Para uma melhor visualização das categorias de análise, foram copiados trechos das fala dos sujeitos entrevistados que possuíam alguma relação com o tema de interesse. Esta seleção das falas foi inclusiva à medida que emergiam novos conteúdos. No exercício analítico propriamente dito, primeiramente procurou-se por padrões nos discursos dos entrevistados. Esses padrões se apresentaram ora em forma de variabilidade, ou seja, diferenças nos conteúdos e nas formas dos discursos, ora na forma de consistência, semelhanças, nos repertórios interpretativos, nas características comuns nos diversos argumentos desenvolvidos pelos sujeitos. Após a identificação das variações e consistências discursivas, procurou-se discutir as funções e consequências desses discursos.

Procurar pela variabilidade discursiva é de fundamental importância porque ela é um sinal de que diferentes formas de construção de eventos, processos ou grupos estão sendo usados para atingir diferentes efeitos. “Padrões de variações e consistência na forma e conteúdo dos discursos ajudam o analista a mapear os padrões de repertórios interpretativos que os participantes estão construindo” (WETHERELL, POTTER, 1992, p. 102). Dito de outra forma, eles ajudam a revelar as diferentes formas pelas quais o discurso orienta-se para a ação.
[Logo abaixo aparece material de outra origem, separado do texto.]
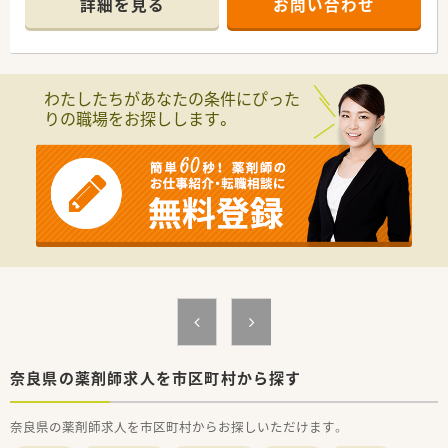
詳細を見る
お問い合わせ
【店舗情報と応需状況について】
■JR関西本線の三郷駅から徒歩1分という、各方面から非常に通
勤しやすい駅チカの抜群な立地にございます。
■門前にあるやわらぎクリニックより内科、外科、消化器科、整
わたしたちがあなたの条件にぴった
形外科、小児科の処方箋をバランスよく受けています。
りの職場をお探しします。
■1日あたりの処方箋応需枚数は平均40枚となっており、1人薬
剤師になることは絶対にない安心の体制を整えています。
【想定される業務内容】
■処方箋に基づいた正確な調剤作業をはじめ、調剤ミスを防ぐ厳
格な監査、および患者様に合わせた適切な服薬指導を行います。
■内科から小児科、整形外科まで幅広い疾患の多科目の処方に触
れながら、1,200品目の医薬品の適切な管理を行います。
■投薬時に簡単なメモを残しておけば、その後は医療事務スタッ
フが薬歴の記載をサポートしてくれる先進的な業務体制です。
【職場環境と雰囲気】
■店舗には常勤薬剤師2名に対しパート薬剤師が2名在籍してお
り、開局時間内は常時2名から3名体制で手厚く稼働しています。
■近隣エリアに多数の姉妹店がドミナント展開されているため
奈良県の薬剤師求人を市区町村から探す
応援体制が非常に強く、急なお休みも快くフォローし合えます。
■社内では30年以上前から役職名での呼び方を禁止しており、
奈良県の薬剤師求人を市区町村からお探しいただけます。
全員を「さん」で呼び合う非常にフラットで温かい雰囲気です。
É importante salientar que para a Psicologia Social Discursiva o interesse encontra-se na ação dos discursos. Assim, ao analisar uma descrição sobre as produções discursivas dos psicólogos que atuam junto à Prestação de Serviços à Comunidade, tem-se como foco a

orientação para identificar a natureza da ação realizada por tal descrição, ou seja, na ação realizada pelos entrevistados com suas falas. Desse modo, adota-se a perspectiva de que as descrições constroem o mundo, ou, pelo menos, versões dele. E ainda, que as descrições são por si só, construções de mundo.
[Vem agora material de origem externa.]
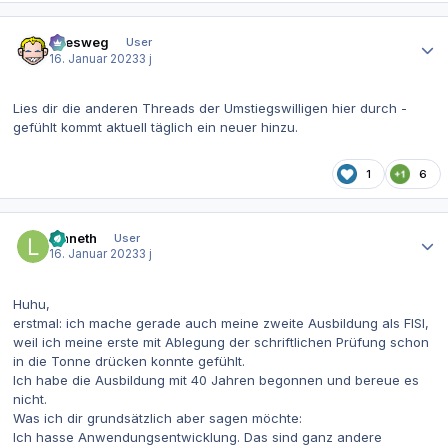
Autor-Statistiken
allesweg
User
16. Januar 2023
3 j
Lies dir die anderen Threads der Umstiegswilligen hier durch -
gefühlt kommt aktuell täglich ein neuer hinzu.
1
6
Autor-Statistiken
lenneth
User
16. Januar 2023
3 j
Huhu,
erstmal: ich mache gerade auch meine zweite Ausbildung als FISI,
weil ich meine erste mit Ablegung der schriftlichen Prüfung schon
in die Tonne drücken konnte gefühlt.
Ich habe die Ausbildung mit 40 Jahren begonnen und bereue es
nicht.
Was ich dir grundsätzlich aber sagen möchte:
Ich hasse Anwendungsentwicklung. Das sind ganz andere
Na Psicologia Social Discursiva, Potter e Wetherell citado por Oliveira Filho (2011) usam o termo discurso para fazer referência a todas as formas de interação pela fala e aos textos escritos de todos os tipos. Nessa perspectiva, o termo análise do discurso é usado para nomear a análise de todas essas manifestações discursivas produzidas pelo sujeito. De forma resumida, Potter e Wetherell (1992) salientam que a análise é realizada em duas etapas: na primeira, há a busca por um padrão nos dados. Este padrão virá na forma de diferenças no conteúdo e forma dos textos e na consistência, ou seja, na identificação das características compartilhadas por estes textos. Na segunda etapa, há a preocupação com a orientação funcional do discurso e suas consequências, desse modo, o pesquisador formulará hipóteses sobre as funções e efeitos que as práticas discursivas têm no contexto e procurará pelas evidências linguísticas.
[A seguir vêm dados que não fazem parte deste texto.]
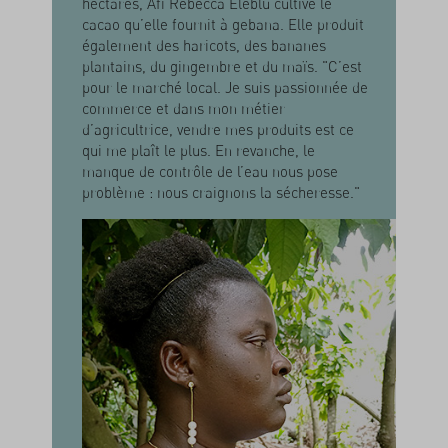
hectares, Afi Rebecca Eleblu cultive le
cacao qu’elle fournit à gebana. Elle produit
également des haricots, des bananes
plantains, du gingembre et du maïs. "C’est
pour le marché local. Je suis passionnée de
commerce et dans mon métier
d’agricultrice, vendre mes produits est ce
qui me plaît le plus. En revanche, le
manque de contrôle de l’eau nous pose
problème : nous craignons la sécheresse."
De acordo com a perspectiva trazida por Potter e Wetherell (1992), não existe uma forma única nem procedimentos mecânicos que indiquem como realizar uma análise. Entretanto, os autores apontam que existe um ponto que não se deve esquecer: analisar discursos envolve leitura e releituras minuciosas, pois encontrar padrões emergentes nos discursos é uma atividade que pode levar muitas horas de trabalho. Isso porque o pesquisador não deve estar focado na ideia geral do material, no seu resumo, mas nas nuances, nos detalhes.

Para a construção da análise dos dados coletados nas entrevistas, partiu-se do pressuposto de que todo enunciado colocado em discurso por parte de um sujeito faz parte de um contexto histórico, que está a ele condicionado. Neste sentido, possibilita-se uma reflexão sobre as implicações da prática analítica discursiva dos sujeitos entrevistados, levando-se em consideração o contexto social em que o discurso foi construído e, finalmente, sobre o papel do discurso na construção, manutenção e mudança da estrutura social.

Portanto, o presente trabalho utilizará a Psicologia Social Discursiva como o instrumento de compreensão e análise dos fenômenos estudados, tendo em vista que essa abordagem possibilita uma reflexão profunda no que se refere à ênfase no uso da linguagem na constituição do mundo e das subjetividades contemporâneas. Busca-se, pois, compreender “a maneira como as interações discursivas que instauram as relações criam e adquirem

sentido” (IÑIGUEZ, 2004, p.120) através das produções discursivas dos psicólogos que atuam na execução da Prestação de Serviços à Comunidade.